§ **What needs to be done**:
From the passage on dark energy, extract word for word the text between "Recall one of" and "train goes by.", inclusive.

As we have discussed, dark energy is treated as synonymous with the idea of the cosmological constant these days. That wasn’t always the case. When Einstein formulated the theory of general relativity in 1915, the math predicted that the universe should be expanding. That seemed wrong, so Einstein added the cosmological constant so the universe would be static. Then in 1925 Edwin Hubble gathered data that showed that the universe actually was expanding, so Einstein got rid of the constant. Then, in 1998, our friend Berkeley astronomer Saul Perlmutter gathered even better data and showed that not only is the universe expanding, but the rate of expansion is accelerating. And so physicists brought the cosmological constant back, but with a new value. And that’s what we call dark energy, and in case you forgot, it’s weird: it behaves like a repulsive fluid with negative pressure that fills all the space around us, pulling everything apart. Given a choice, it doesn’t sound like the sort of fluid you’d want to swim in, but we are swimming in it.

As we have seen, at present there is no solution to the dark energy problem. Prominent physicists like Ed Witten have called it the greatest embarrassment of theoretical physics. It has forced physicists back to the drawing board—all the way back to the foundations of quantum mechanics and general relativity. And for me and Jaron Lanier, that meant quantum computers.

Before we get to the alien computers, however, I want to consider one last difference between Einstein’s general relativity and quantum field theory that has kept physicists from reconciling them. That is the passage of time. In general relativity there is no master clock, but in quantum field theory time is expressed using a master clock that sort of lives off to the side in a metaphysical realm. There are certain phenomena, like black holes and the vacuum, which can be approached by either theory. In the case of the vacuum, we can clearly see some ways in which quantum field theory is unsatisfying. For instance, remember that general relativity is all about curved space-time. In fact, the cosmological constant is just an adjustment of the curvature. It turns out that a detailed mathematical analysis reveals that quantum fields in the curved spaces of general relativity don’t have unique quantum states. An example of this strange state of affairs is called the Unruh effect, named after Bill Unruh, a physicist who described it, which predicts that the vacuum will appear hotter to an accelerating observer. If the effect is eventually observed, then most of what we write here will be rendered wrong, but for the purposes of our argument we’re assuming the prediction is wrong and that the nonrelativistic inner self of quantum field theory is at the root of the mistake.

Recall one of the usual images invoked to describe general relativity: if you try to use a passing train naively as a pitch pipe, you’ll inevitably sing out of tune. This is because the train’s whistle seems to go up and down in pitch as it flies by. What’s really going on is that sound waves wash over you in different concentrations depending on where they were emitted as the train travels relative to you. When they get bunched up, because the train is approaching, they seem to be higher in pitch. That creates an illusion of a changing tone when the train goes by.

§ **Information supplied**:
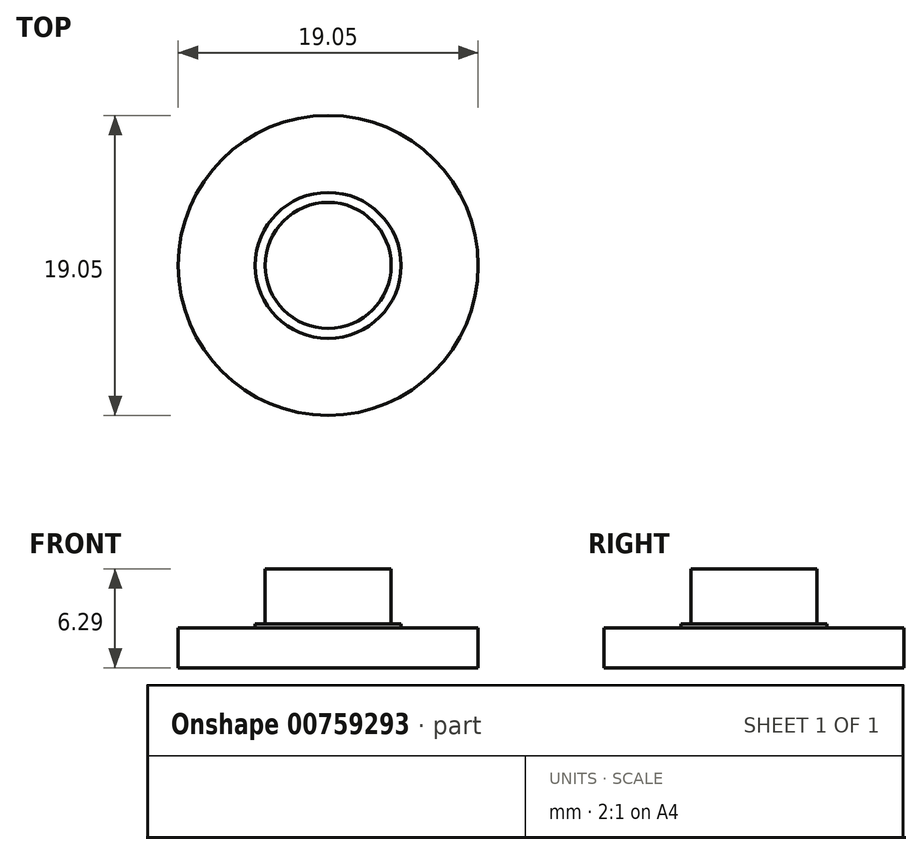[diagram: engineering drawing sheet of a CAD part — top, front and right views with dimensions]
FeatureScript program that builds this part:
annotation { "Feature Type Name" : "Feature", "Feature Type Description" : "" }
export const myFeature = defineFeature(function(context is Context, id is Id, definition is map)
    precondition{}
    {
        {
            var Q0;
            Q0=qCreatedBy(makeId("Top.planeOp"),FACE);
            var sketch = newSketch(context, id + "F0", { "sketchPlane" : qUnion([Q0])});
            skCircle(sketch, "E0", {"center": v(-69.42, 31.22) * mm, "radius": 4 * mm});
            skCircle(sketch, "E1", {"center": v(-69.42, 31.22) * mm, "radius": 9.53 * mm});
            skCircle(sketch, "E2", {"center": v(-69.42, 31.22) * mm, "radius": 4.63 * mm});
            skSolve(sketch);
        }
        {
            var Q0;
            Q0=makeQuery(id+"F0.imprint","IMPRINT",FACE,{"disambiguationData":[TD([[makeQuery(id+"F0.imprint","IMPRINT",EDGE,{"derivedFrom":sQuery(id+"F0.wireOp",EDGE,"E1")}),1.0]])]});
            extrude(context, id + "F1", {"entities" : qUnion([Q0]), "depth" : 2.54 * mm, "offsetDistance" : 25.4 * mm});
        }
        {
            var Q0;
            Q0=makeQuery(id+"F0.imprint","IMPRINT",FACE,{"disambiguationData":[TD([[makeQuery(id+"F0.imprint","IMPRINT",EDGE,{"derivedFrom":sQuery(id+"F0.wireOp",EDGE,"E0")}),-1.0]])]});
            extrude(context, id + "F2", {"entities" : qUnion([Q0]), "operationType" : NewBodyOperationType.ADD, "depth" : 2.8 * mm, "offsetDistance" : 25.4 * mm});
        }
        {
            var Q0;
            Q0=makeQuery(id+"F0.imprint","IMPRINT",FACE,{"disambiguationData":[TD([[makeQuery(id+"F0.imprint","IMPRINT",EDGE,{"derivedFrom":sQuery(id+"F0.wireOp",EDGE,"E0")}),1.0]])]});
            extrude(context, id + "F3", {"entities" : qUnion([Q0]), "operationType" : NewBodyOperationType.ADD, "depth" : 3.5 * mm + 2.8 * mm, "offsetDistance" : 25.4 * mm});
        }
    });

§ **Answer to the problem**:
Recall one of the usual images invoked to describe general relativity: if you try to use a passing train naively as a pitch pipe, you’ll inevitably sing out of tune. This is because the train’s whistle seems to go up and down in pitch as it flies by. What’s really going on is that sound waves wash over you in different concentrations depending on where they were emitted as the train travels relative to you. When they get bunched up, because the train is approaching, they seem to be higher in pitch. That creates an illusion of a changing tone when the train goes by.